Wu’s choice of show venue — 28 Liberty Street, formerly known as One Chase Manhattan Plaza and now owned by consumer goods group Fosun — also spoke to the changing landscape.

The tower’s plaza has a landmark-status sunken Japanese garden designed by Isamu Noguchi, which for 50-plus years was private and could only be looked down on from street level. Soon the basement will be redeveloped as a food hall, and diners will be able to enjoy the view of the garden at eye level, where Wu staged his show.

But for now, the space is a construction zone, which the designer liked for his show because of its resemblance to the barren land of the post-pandemic, post-society HBO drama “The Last of Us.”

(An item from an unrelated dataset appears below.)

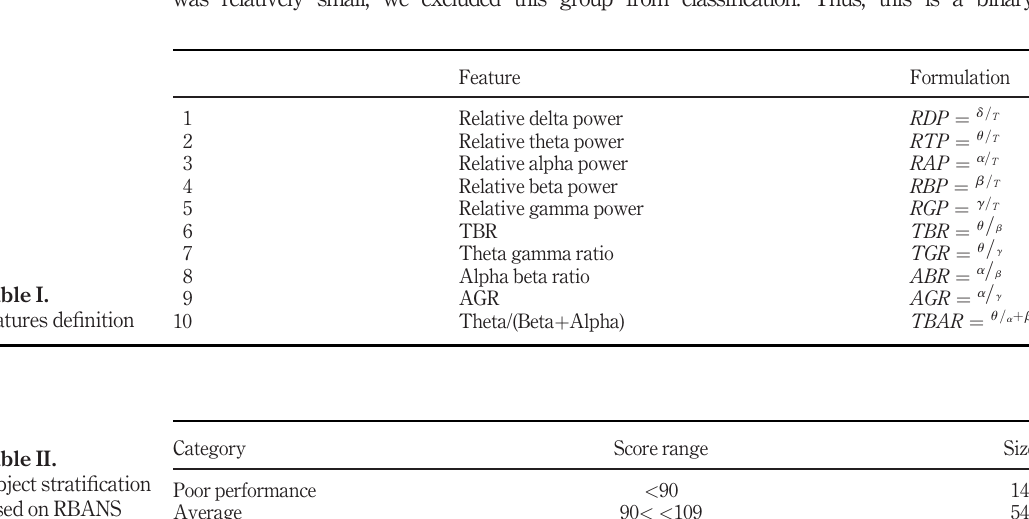
based on RBANS attention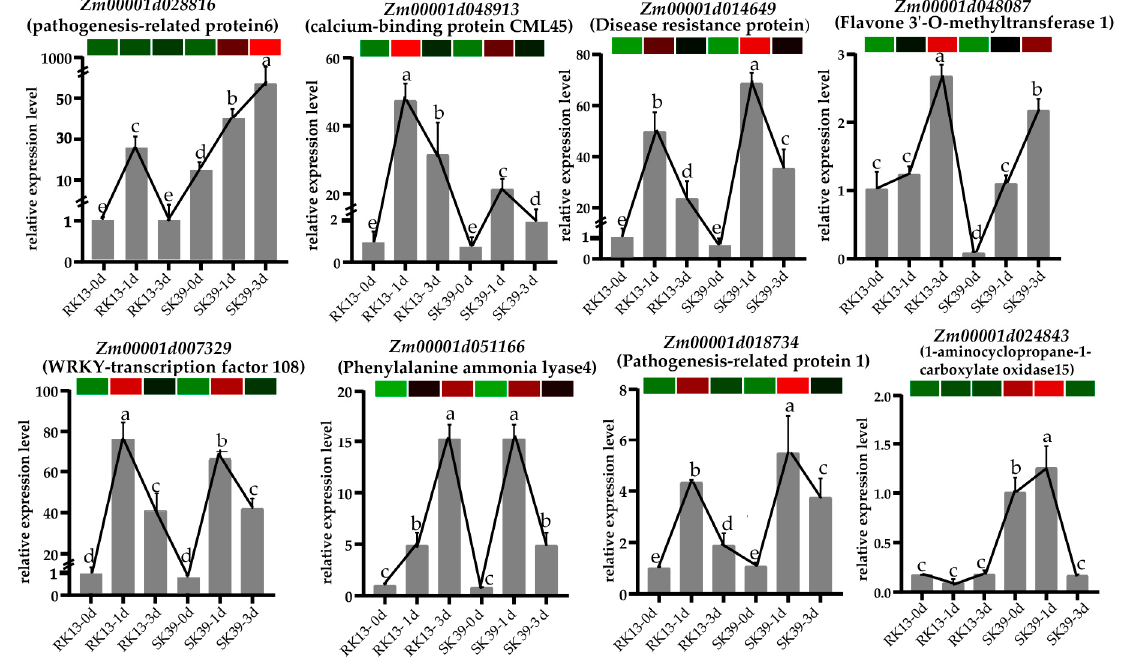
Figure 7. qRT-PCR validation of DEGs at different time points (0 dpi, 1 dpi and 3 dpi). Heatmaps are based on FPKM of transcriptome data. Lines represented gene expression changes in different samples. Values followed by different lowercase letters are significantly different at p < 0.05, and the error line is the standard error.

“To say ‘the last of us,’ I don’t think there are so many of us left, the independents,” Wu said of the New York fashion scene. “The entire world is becoming conglomerates. The only way to get through is to tell my story in a personal way. It’s about embracing beauty as it is now, not as what it was.”

So with “The Trump Building” sign above the Noguchi atrium in plain view from the runway seats, Wu showed a strong collection of sportswear and eveningwear that was equal parts grit and glamour, hand-shredding an ivory jacquard skirt paired with a sheer silver embroidered tank, and hand-destroying a red sweater over a thready tweed miniskirt.

There were striking black-and-white prints done in the style of 19th-century etchings, featuring Chinese landscapes and the face of the first Chinese Hollywood movie star, Anna May Wong, and evening dresses in a poison-green jacquard that brought to mind the fungus from “The Last of Us.”

Wu played with transparent layers in darkly elegant bias-cut dresses or skirts over pants, and showed denim with his feminine touch, creating a mood that was seductive and subversive.